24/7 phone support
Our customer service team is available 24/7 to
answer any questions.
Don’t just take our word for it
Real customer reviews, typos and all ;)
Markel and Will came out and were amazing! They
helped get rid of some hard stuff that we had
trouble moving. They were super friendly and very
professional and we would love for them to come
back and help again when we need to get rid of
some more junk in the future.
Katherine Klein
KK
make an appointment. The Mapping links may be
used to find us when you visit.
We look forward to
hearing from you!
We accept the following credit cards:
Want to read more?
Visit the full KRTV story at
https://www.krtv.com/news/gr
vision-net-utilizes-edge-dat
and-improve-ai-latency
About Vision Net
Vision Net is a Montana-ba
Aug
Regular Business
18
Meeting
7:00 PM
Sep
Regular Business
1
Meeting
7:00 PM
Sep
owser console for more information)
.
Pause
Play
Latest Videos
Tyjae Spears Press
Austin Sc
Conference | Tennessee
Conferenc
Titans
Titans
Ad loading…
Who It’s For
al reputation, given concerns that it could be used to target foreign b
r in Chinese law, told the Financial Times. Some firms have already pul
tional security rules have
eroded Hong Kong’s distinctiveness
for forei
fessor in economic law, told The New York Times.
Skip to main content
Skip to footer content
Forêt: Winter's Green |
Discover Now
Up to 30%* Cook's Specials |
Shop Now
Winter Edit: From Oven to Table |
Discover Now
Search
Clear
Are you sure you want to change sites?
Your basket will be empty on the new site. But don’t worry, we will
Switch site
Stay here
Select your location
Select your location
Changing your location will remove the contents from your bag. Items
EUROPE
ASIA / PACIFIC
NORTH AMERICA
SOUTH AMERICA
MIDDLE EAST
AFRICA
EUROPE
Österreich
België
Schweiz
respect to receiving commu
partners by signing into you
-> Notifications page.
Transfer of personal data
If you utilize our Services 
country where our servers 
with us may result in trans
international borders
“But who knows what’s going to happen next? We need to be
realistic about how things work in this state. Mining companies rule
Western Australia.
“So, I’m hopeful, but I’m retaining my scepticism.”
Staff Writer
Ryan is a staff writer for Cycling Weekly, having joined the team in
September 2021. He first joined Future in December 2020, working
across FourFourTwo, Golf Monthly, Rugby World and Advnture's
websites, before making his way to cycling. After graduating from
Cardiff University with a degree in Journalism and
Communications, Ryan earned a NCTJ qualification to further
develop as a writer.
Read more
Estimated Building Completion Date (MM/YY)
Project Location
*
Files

• _WORK REQUIRED_
Determine the number of lines above that include the word "joined"; the reply is that number only.

• _EXPECTED ANSWER_
2